Fly-fishing offers a similar philosophical experience, and one that is foundational to the human experience: man versus nature. It would be easy to cast the stream itself into this role, as wading into rushing water over the uneven and unseen ground beneath can be treacherous. But it goes deeper. So maybe you add the tree branches that seem to reach out into the water and grab your flies, typically winning nature’s conflict with man, as evidenced by the seasonal array of line and lure adorning the stream-side flora that borders the productive streams. [Insert heavy sigh here] Tourists. We cast the fish, though, in the leading role in this edifying conflict, at least when we are lucky enough to hook them. It is the struggle we face when stripping line and feeding line in response to the fish that is both tactile and enlightening for us. In it, we face an equally gifted foe, wily and wary in his domain, fighting the good fight against what many see as the top of the food chain. He uses every instinct and skill he possesses to cut the line on a rock or release the tension enough to spit the hook back at us. Many times the fish wins, and he is all the wiser for our troubles. Even when we win, we often release the fish back into the stream to fight another day.
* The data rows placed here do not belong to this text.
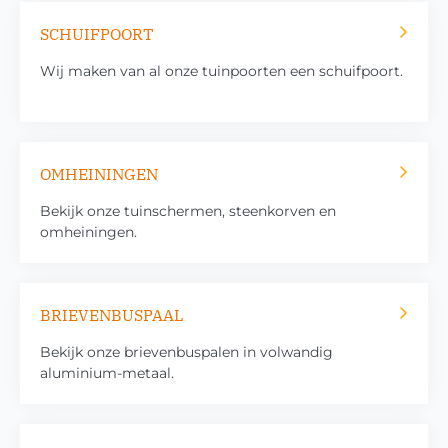
SCHUIFPOORT
Wij maken van al onze tuinpoorten een schuifpoort.
OMHEININGEN
Bekijk onze tuinschermen, steenkorven en
omheiningen.
BRIEVENBUSPAAL
Bekijk onze brievenbuspalen in volwandig
aluminium-metaal.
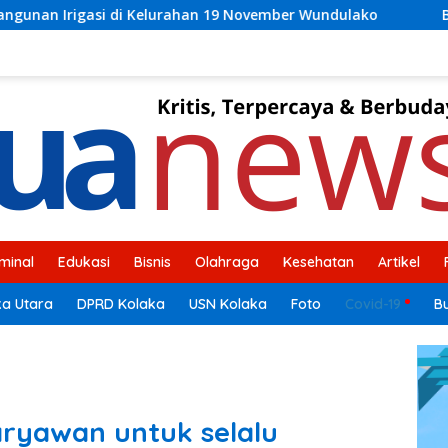
9 November Wundulako
Bupati Kolaka H Amri, Buka Suar
iminal
Edukasi
Bisnis
Olahraga
Kesehatan
Artikel
ka Utara
DPRD Kolaka
USN Kolaka
Foto
Covid-19
B
yawan untuk selalu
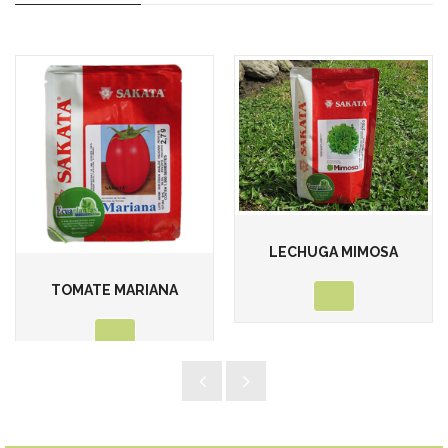
LECHUGA MIMOSA
TOMATE MARIANA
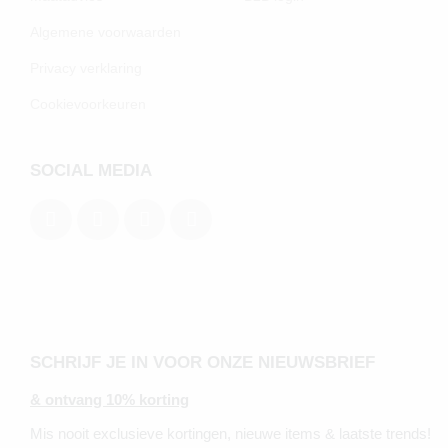
Algemene voorwaarden
Privacy verklaring
Cookievoorkeuren
SOCIAL MEDIA
SCHRIJF JE IN VOOR ONZE NIEUWSBRIEF
& ontvang 10% korting
Mis nooit exclusieve kortingen, nieuwe items & laatste trends!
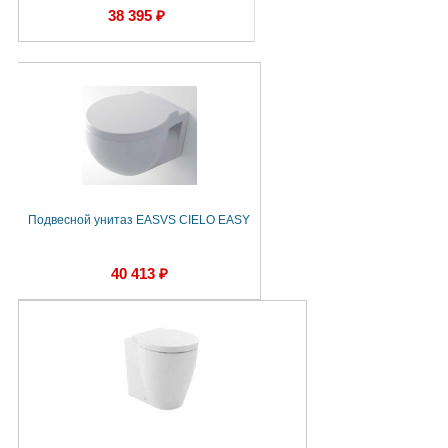
38 395 ₽
Подвесной унитаз EASVS CIELO EASY
40 413 ₽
Catch and release is a philosophical choice, an abstraction of our primal instinct to harvest game to feed ourselves, similar to the decision we make to harvest only one or two from the rise of an established covey. In making these choices, we delay immediate gratification—bird or fish in hand—in exchange for the promise of another point, another flush, another rise of fish or fowl that invariably stirs the senses and reconnects us with nature. That promise also strengthens our connection to family and friends who celebrate the harvest with excellent food and drink. Epicurus would be proud.